## Exercise details
Look for the string "high" in the listing. Copy each line that has it.

## Supplied material
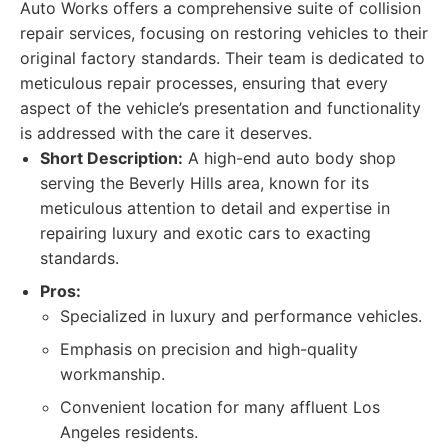
Auto Works offers a comprehensive suite of collision
repair services, focusing on restoring vehicles to their
original factory standards. Their team is dedicated to
meticulous repair processes, ensuring that every
aspect of the vehicle’s presentation and functionality
is addressed with the care it deserves.
Short Description:
A high-end auto body shop
serving the Beverly Hills area, known for its
meticulous attention to detail and expertise in
repairing luxury and exotic cars to exacting
standards.
Pros:
Specialized in luxury and performance vehicles.
Emphasis on precision and high-quality
workmanship.
Convenient location for many affluent Los
Angeles residents.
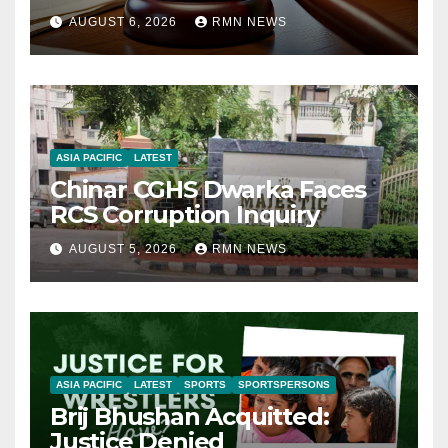
AUGUST 6, 2026
RMN NEWS
ASIA PACIFIC
LATEST
Chinar CGHS Dwarka Faces
RCS Corruption Inquiry
AUGUST 5, 2026
RMN NEWS
ASIA PACIFIC
LATEST
SPORTS
SPORTSPERSONS
Brij Bhushan Acquitted:
Justice Denied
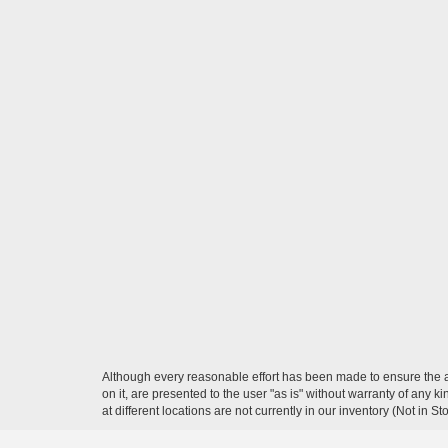
Although every reasonable effort has been made to ensure the ac
on it, are presented to the user "as is" without warranty of any k
at different locations are not currently in our inventory (Not in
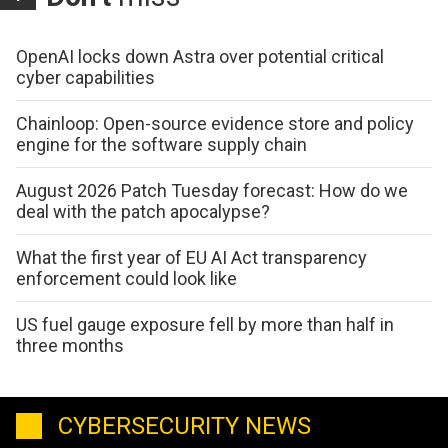
OpenAI locks down Astra over potential critical
cyber capabilities
Chainloop: Open-source evidence store and policy
engine for the software supply chain
August 2026 Patch Tuesday forecast: How do we
deal with the patch apocalypse?
What the first year of EU AI Act transparency
enforcement could look like
US fuel gauge exposure fell by more than half in
three months
CYBERSECURITY NEWS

## Response area
A high-end auto body shop
Emphasis on precision and high-quality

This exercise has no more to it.